• [Text provided]
********************
Pink is a ridiculous color for a toilet, I know, but it’s not relevant to this story.
Yes, my husband’s weight is appropriate for his height, which is the first question that Research Mechanical Engineer John Hunt delicately raised when I rang him up. A wood composite expert with the Forest Products Lab of the US Dept of Agriculture, he was surprised to hear about the failure. It turns out that the rather lowly toilet seat is actually a highly engineered structure designed to sustain high bending loads while in use. Otherwise we’d fall in.
In my original post over at Electronics Weekly, Hunt described that your typical wood composite toilet seat consists of a high-density composite top and bottom layer and a lower-density core and is designed to support even the heftiest among us. The trickiest part comes in the processing of the material - basically a mixture of epoxy and wood particles — which requires a certain degree of engineering know-how to control the resin content, density gradients, temperature, and moisture levels. All of which can impact performance.
********************
• [What you need to do]
[1] List every factor that the toilet seat passage says must be controlled when processing the composite material.
[2] Answer these questions from the toilet seat passage:
(a) What color is the toilet?
(b) With which organization is John Hunt a wood composite expert?
(c) Where did the original post appear?
[3] Carry the toilet seat passage forward from its final sentence.
The records have no connection to the toilet seat passage.
********************
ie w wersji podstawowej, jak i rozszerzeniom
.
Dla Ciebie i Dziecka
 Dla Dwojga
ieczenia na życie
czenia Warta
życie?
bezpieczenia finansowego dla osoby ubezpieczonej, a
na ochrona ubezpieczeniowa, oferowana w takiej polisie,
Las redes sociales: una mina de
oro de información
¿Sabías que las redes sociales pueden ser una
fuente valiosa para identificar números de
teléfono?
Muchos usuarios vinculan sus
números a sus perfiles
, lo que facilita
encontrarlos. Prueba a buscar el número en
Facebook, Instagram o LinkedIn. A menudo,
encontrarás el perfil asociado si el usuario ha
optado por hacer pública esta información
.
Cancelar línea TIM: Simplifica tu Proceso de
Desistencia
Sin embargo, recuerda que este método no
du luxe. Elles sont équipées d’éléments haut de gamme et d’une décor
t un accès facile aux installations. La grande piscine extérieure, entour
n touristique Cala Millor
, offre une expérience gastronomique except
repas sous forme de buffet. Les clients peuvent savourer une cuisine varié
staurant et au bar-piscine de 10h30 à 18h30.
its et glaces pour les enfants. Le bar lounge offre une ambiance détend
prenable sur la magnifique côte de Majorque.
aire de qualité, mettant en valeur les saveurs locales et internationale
********************
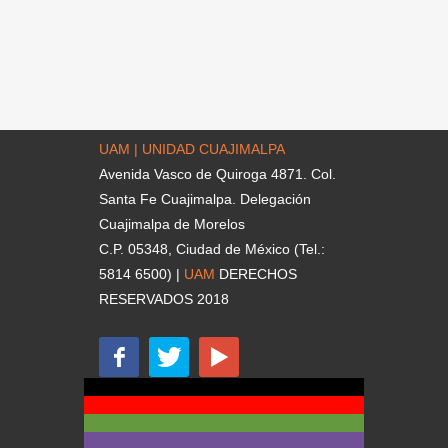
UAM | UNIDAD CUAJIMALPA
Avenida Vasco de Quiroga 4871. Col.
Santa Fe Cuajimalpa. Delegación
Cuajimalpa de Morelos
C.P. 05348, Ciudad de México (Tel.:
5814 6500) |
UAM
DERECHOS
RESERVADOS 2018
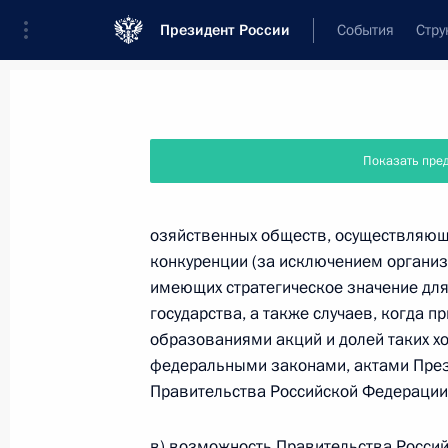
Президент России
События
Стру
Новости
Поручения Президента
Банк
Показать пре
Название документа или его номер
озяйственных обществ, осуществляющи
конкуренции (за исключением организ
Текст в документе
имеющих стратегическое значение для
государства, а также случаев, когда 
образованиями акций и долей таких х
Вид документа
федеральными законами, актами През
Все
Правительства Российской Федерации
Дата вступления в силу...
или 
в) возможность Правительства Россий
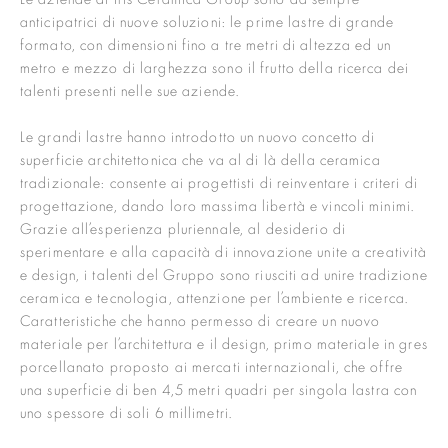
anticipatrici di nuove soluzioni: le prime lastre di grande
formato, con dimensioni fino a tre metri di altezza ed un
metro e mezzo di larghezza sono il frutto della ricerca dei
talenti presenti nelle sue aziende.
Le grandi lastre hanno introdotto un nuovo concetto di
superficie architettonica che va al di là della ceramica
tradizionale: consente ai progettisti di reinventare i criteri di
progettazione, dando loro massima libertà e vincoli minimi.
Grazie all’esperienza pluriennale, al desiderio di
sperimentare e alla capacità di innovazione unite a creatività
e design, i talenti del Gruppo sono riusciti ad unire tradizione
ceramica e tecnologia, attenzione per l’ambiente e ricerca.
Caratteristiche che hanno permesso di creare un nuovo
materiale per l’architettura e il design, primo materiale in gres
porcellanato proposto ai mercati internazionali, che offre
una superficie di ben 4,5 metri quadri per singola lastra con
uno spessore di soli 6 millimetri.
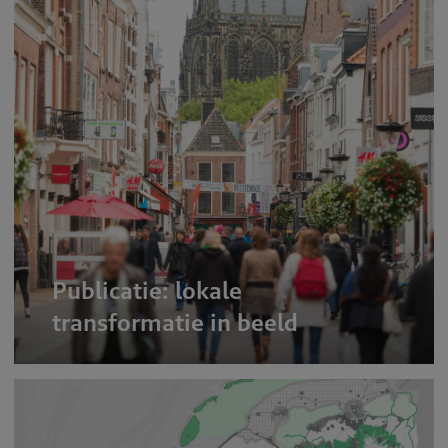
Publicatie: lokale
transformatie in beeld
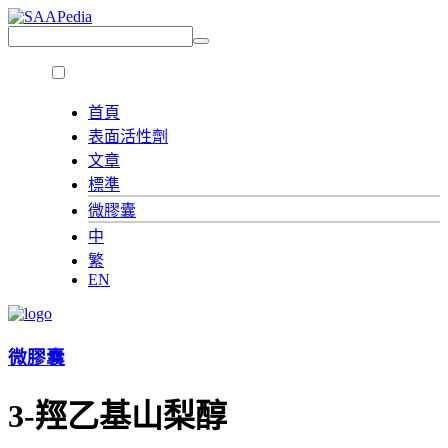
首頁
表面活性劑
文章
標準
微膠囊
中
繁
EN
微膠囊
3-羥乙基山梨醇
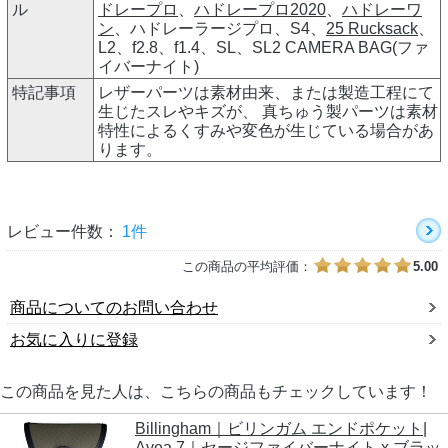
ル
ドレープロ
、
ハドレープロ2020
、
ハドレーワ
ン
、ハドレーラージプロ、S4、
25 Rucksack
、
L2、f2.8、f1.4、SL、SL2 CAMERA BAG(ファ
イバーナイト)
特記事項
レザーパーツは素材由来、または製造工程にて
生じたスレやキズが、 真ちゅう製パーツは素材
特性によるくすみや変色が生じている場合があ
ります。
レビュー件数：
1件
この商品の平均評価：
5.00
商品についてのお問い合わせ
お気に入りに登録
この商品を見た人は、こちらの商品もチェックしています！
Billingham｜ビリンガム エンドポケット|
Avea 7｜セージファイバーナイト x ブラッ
********************
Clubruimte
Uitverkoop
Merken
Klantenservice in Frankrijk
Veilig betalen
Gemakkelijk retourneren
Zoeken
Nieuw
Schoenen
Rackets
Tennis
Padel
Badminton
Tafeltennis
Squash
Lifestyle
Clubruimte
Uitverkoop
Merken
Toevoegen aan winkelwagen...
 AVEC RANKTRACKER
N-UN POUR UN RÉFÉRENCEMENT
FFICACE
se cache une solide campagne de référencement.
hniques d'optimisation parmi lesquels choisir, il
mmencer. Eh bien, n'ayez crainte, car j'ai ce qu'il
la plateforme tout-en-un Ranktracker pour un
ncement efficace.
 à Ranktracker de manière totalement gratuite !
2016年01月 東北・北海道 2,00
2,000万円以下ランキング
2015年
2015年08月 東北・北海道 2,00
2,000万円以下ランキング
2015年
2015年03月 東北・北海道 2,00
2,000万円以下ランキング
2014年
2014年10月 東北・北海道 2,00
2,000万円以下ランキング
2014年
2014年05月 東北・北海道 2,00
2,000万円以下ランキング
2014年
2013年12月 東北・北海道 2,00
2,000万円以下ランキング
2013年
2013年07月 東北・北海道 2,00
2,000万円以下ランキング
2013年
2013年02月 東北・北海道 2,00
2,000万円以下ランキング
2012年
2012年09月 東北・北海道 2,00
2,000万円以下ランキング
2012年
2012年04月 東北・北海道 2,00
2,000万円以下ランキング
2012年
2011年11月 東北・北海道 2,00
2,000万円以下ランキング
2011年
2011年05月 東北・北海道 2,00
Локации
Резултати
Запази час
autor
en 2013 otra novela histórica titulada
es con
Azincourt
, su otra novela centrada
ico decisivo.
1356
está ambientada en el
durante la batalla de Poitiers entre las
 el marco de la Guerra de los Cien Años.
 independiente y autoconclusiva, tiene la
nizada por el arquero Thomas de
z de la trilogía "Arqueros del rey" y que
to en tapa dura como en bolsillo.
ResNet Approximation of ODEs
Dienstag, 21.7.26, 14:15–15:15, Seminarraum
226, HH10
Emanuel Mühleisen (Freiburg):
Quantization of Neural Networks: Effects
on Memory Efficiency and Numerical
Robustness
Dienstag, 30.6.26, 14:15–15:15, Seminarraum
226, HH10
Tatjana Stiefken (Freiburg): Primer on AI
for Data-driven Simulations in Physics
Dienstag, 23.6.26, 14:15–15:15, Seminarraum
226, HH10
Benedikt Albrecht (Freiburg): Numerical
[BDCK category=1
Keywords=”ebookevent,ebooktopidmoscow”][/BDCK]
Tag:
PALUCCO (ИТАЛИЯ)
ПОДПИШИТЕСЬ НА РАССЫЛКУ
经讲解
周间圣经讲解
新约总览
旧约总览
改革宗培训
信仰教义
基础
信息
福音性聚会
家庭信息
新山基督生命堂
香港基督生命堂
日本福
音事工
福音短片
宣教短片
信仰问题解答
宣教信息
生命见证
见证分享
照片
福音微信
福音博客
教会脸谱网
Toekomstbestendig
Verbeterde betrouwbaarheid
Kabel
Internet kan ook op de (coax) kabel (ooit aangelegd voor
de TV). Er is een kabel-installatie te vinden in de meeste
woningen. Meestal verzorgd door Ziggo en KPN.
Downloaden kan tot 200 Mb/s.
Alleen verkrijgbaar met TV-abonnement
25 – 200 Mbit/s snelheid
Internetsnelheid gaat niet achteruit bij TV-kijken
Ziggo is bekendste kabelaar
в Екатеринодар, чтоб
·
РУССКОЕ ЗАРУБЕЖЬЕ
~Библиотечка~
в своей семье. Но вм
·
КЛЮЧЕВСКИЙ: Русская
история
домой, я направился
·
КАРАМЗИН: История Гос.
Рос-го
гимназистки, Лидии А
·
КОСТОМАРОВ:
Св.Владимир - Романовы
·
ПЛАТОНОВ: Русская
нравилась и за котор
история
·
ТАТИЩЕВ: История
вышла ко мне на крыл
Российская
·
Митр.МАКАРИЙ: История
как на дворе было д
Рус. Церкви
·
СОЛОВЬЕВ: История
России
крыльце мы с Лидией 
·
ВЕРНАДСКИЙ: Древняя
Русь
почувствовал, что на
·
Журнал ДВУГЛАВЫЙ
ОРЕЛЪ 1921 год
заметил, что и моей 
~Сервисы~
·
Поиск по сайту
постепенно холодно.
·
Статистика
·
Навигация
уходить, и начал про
********************
• [Outputs for the tasks]
[1] resin content, density gradients, temperature, moisture levels

[2]
(a) Pink.
(b) The Forest Products Lab of the US Dept of Agriculture.
(c) Electronics Weekly.

[3]
These parameters must be carefully controlled, and specifications meticulously written to account for the fact that wood composites don’t behave like other materials, namely wood. And one unusual characteristic is that wood composites are hydroexpansive, meaning design engineers need to account for moisture expansion and contraction in normal use
As for our toilet seat, Hunt speculated that most likely one of the processing parameters got out of whack, leading to its early demise. “Maybe too much moisture got into the batch or the glue content was not controlled well enough - that would do it.”
Early composite toilet seats probably failed left and right. But they don’t now, Hunt says, because over the past 30 years wood composite processing techniques have been moving from an art to a science - meaning engineers are getting very good at controlling the parameters and even engineering the material to achieve desired performance characteristics.
And the best part of the story? We’ve now replaced our pink toilet with a very cool black unit.